The brutal military assault on Cyprus was accompanied by mass murder, abduction, and rape of Greek Cypriot women and children by Turkish soldiers. Turkey has never been held accountable for their crimes in Cyprus; never brought to task for the torture of civilians and the campaigns of ethnic cleansing.

Abandoned by the West

In its defence, Afrin is protected by the Syrian Democratic Forces of the People’s Protection and Women’s Protection Units (YPG, and YPJ). To their eternal credit, it was these YPG and YPJ units who went boldly into the belly of the Daesh beast and suffered heavy casualties as they liberated its capital, Raqqa from Islamist Jihadis in October 2017.

Shamefully they now find themselves abandoned by most of the western world as Erdoğan’s tanks and gunships line up alongside Islamist militias including Daesh and Al-Qaida veterans.

And yet the western world seems oblivious to the heroic actions of the Kurdish forces – indeed in recent years when these battalions fought their way through Daesh territory in Iraq in order to rescue thousands of Yazidi refugees trapped on Mount Sinjar, western commentators remained unmoved.

Illegal assault on Afrin

There is no doubt that in the midst of the complexities of the Syrian conflict, Erdogan’s illegal assault on the Kurdish people goes unnoticed and unchecked by the western world.

As the great global powers sit idly by and allow their NATO partner to launch an unprovoked military assault on one of the few remaining peaceful corners of Syria, the Rojava revolution is forced to take cover in the caves and bombed-out basements of Afrin.

So whilst the western lens of the Syrian conflict focus on the heartbreaking scenes in Eastern Ghouta; it should also look northwards to Afrin.

A call for solidarity with Rojava

For at the heart of the Rojava revolution exists a model of political governance that has the potential to secure unprecedented political stability in the Middle East.

Progressives of all shades have a moral responsibility to ensure this revolution does not suffer the same fate as the Second Spanish Republic.

For our part, Sinn Féin is proud to stand in solidarity with our Kurdish comrades who continue to struggle for freedom; and face the most brutal oppression.

Hunger strike

In recent weeks our MEP Martina Anderson, herself a former IRA prisoner and hunger striker, has been actively engaging with Leyla Güven’s family and legal representatives.

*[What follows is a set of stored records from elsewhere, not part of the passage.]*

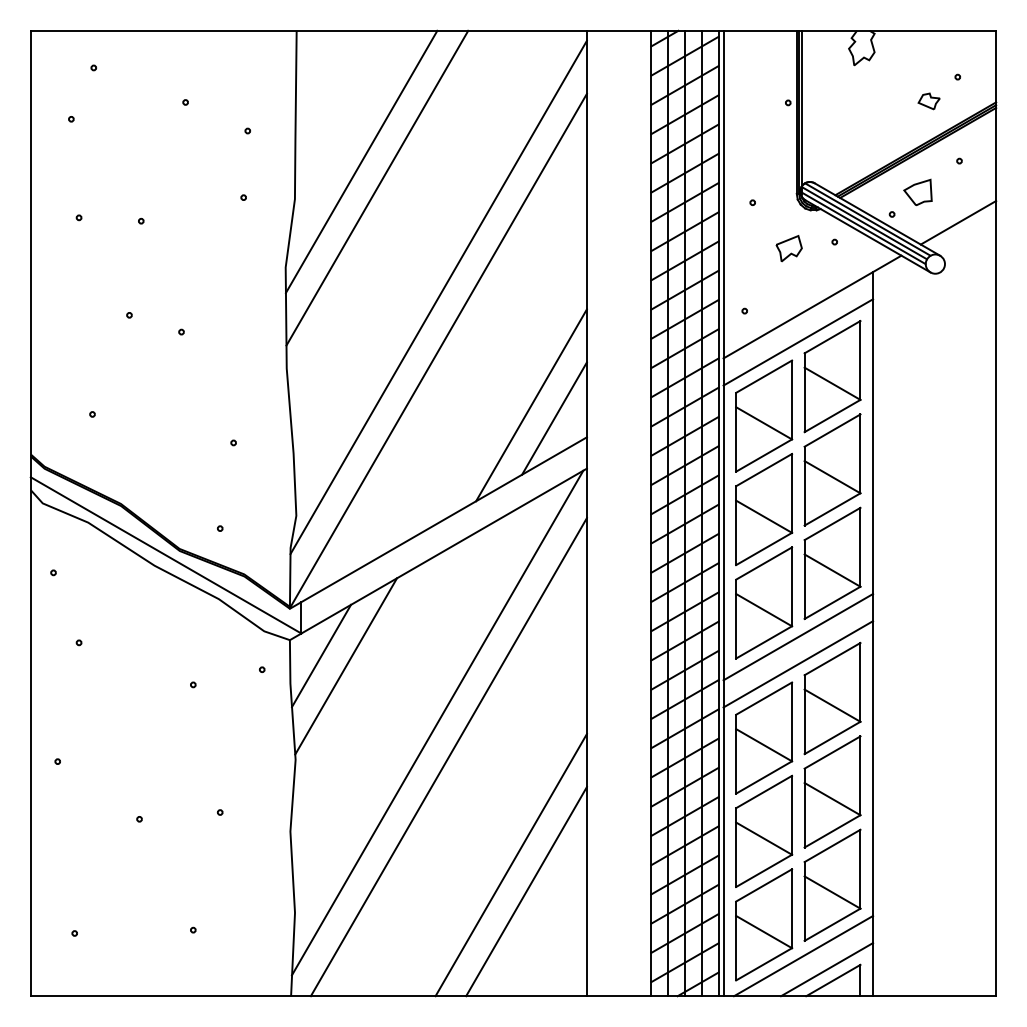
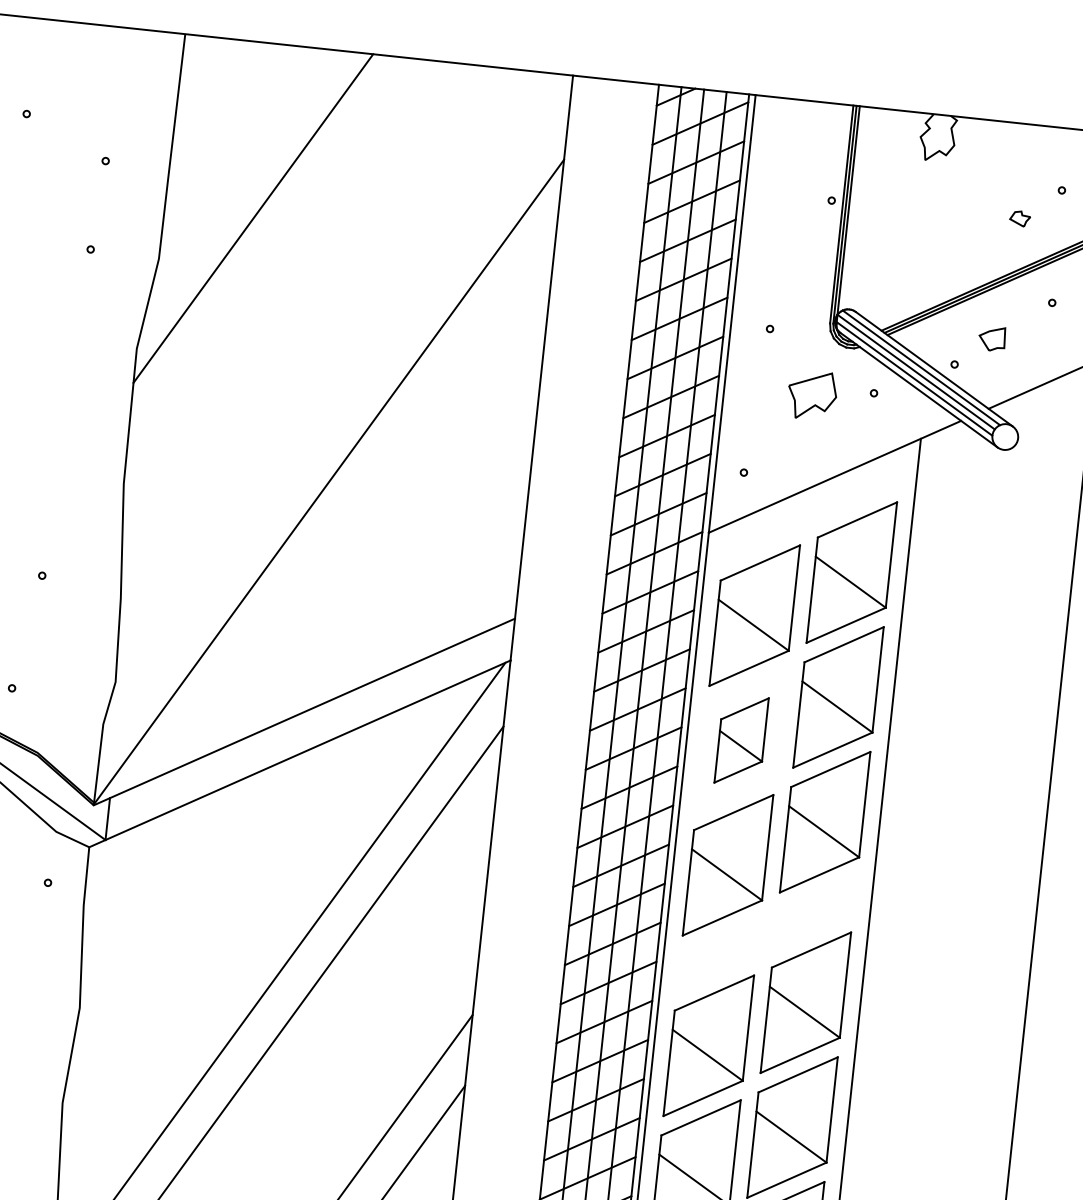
part: (928, 101) -> (1019, 218), size x0.7
line: (377, 187) -> (270, 255), removed
part: (917, 192) -> (991, 338), size x0.7
part: (788, 248) -> (811, 395), size x1.4
line: (438, 297) -> (336, 410), removed
line: (798, 342) -> (811, 522), removed
line: (531, 405) -> (445, 568), removed
line: (554, 418) -> (474, 588), removed
part: (764, 509) -> (741, 740), size x0.6
line: (798, 636) -> (769, 914), removed
line: (321, 655) -> (129, 872), removed
line: (798, 664) -> (765, 952), removed
line: (346, 666) -> (161, 890), removed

She was part of a diplomatic team who very recently made the case successfully for Abdullah Öcalan to receive a short visit from his brother.

Leyla’s demands

The Turkish authorities should immediately grant Leyla’s demand, stop this senseless policy of isolation, and let the lawyers and family members enjoy prison visits.

The end of this isolation not only will end the hunger strikes and return Leyla and others to life but may also help to reinitiate democratic dialogue in the context of the Kurdish issue and hopefully resume the peace process.

Go raith maith agaibh

This article is based on a speech delivered by Sinn Féin MP for South Down Chris Hazzard in the House of Lords on 15 February 2019 at an event marking the 20th anniversary of Öcalan’s abduction by the Turkish state.